Currently planning to release on July 16, Adventures will also benefit from the ostensibly stronger rollout of vaccines in countries with the largest established Magic: The Gathering playerbases. Friendly local game stores will be reopening in earnest - at least in wealthy countries who hoarded access to vaccines - for a population that can gather (while still wearing masks and following CDC guidelines) to attend prerelease events, in-person Friday Night Magic and weekly drafts. Parent company Hasbro has not suffered under pandemic lockdown, but community scenes continue to do so. Adventures in the Forgotten Realms may prove to be the shot in the arm keeping many from shuttering their doors.
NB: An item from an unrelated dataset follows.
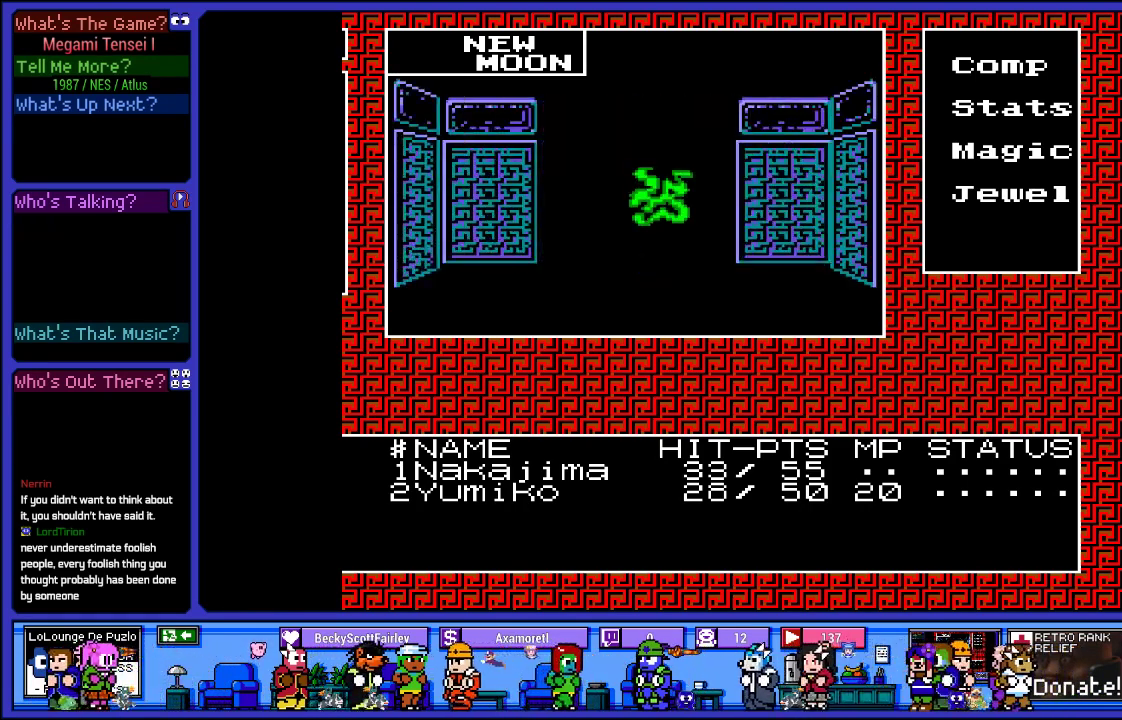
{"buttons": [], "left_stick": "center", "right_stick": "center", "events": []}
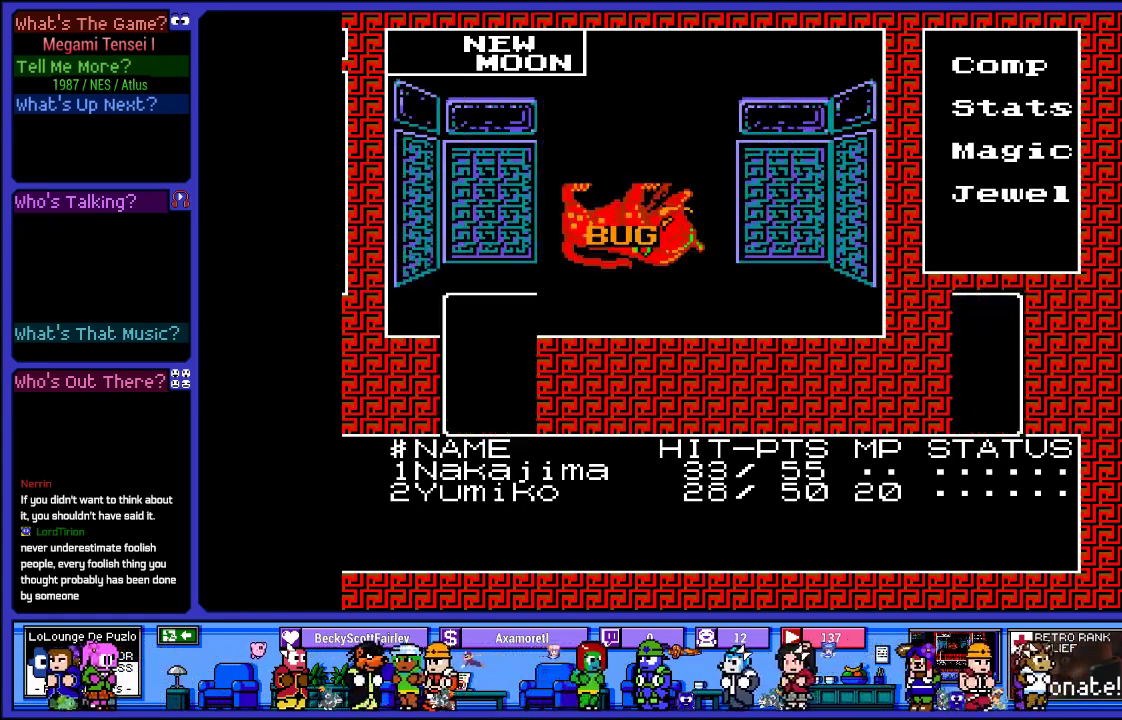
{"buttons": [], "left_stick": "center", "right_stick": "center", "events": []}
This exercise has revealed the persnickity nature of declaring any individual set as a good entry point for new players. With dozens of formats and several ways to engage with Magic: The Gathering, the decision is highly subjective. I first started playing for the art, and I kept playing because I considered myself too old for Pokémon. Later in life, I picked it back up thanks to college friends. All a prospective player needs is a supportive guide and welcoming peers, but a little genre hook or mechanical intrigue never hurts.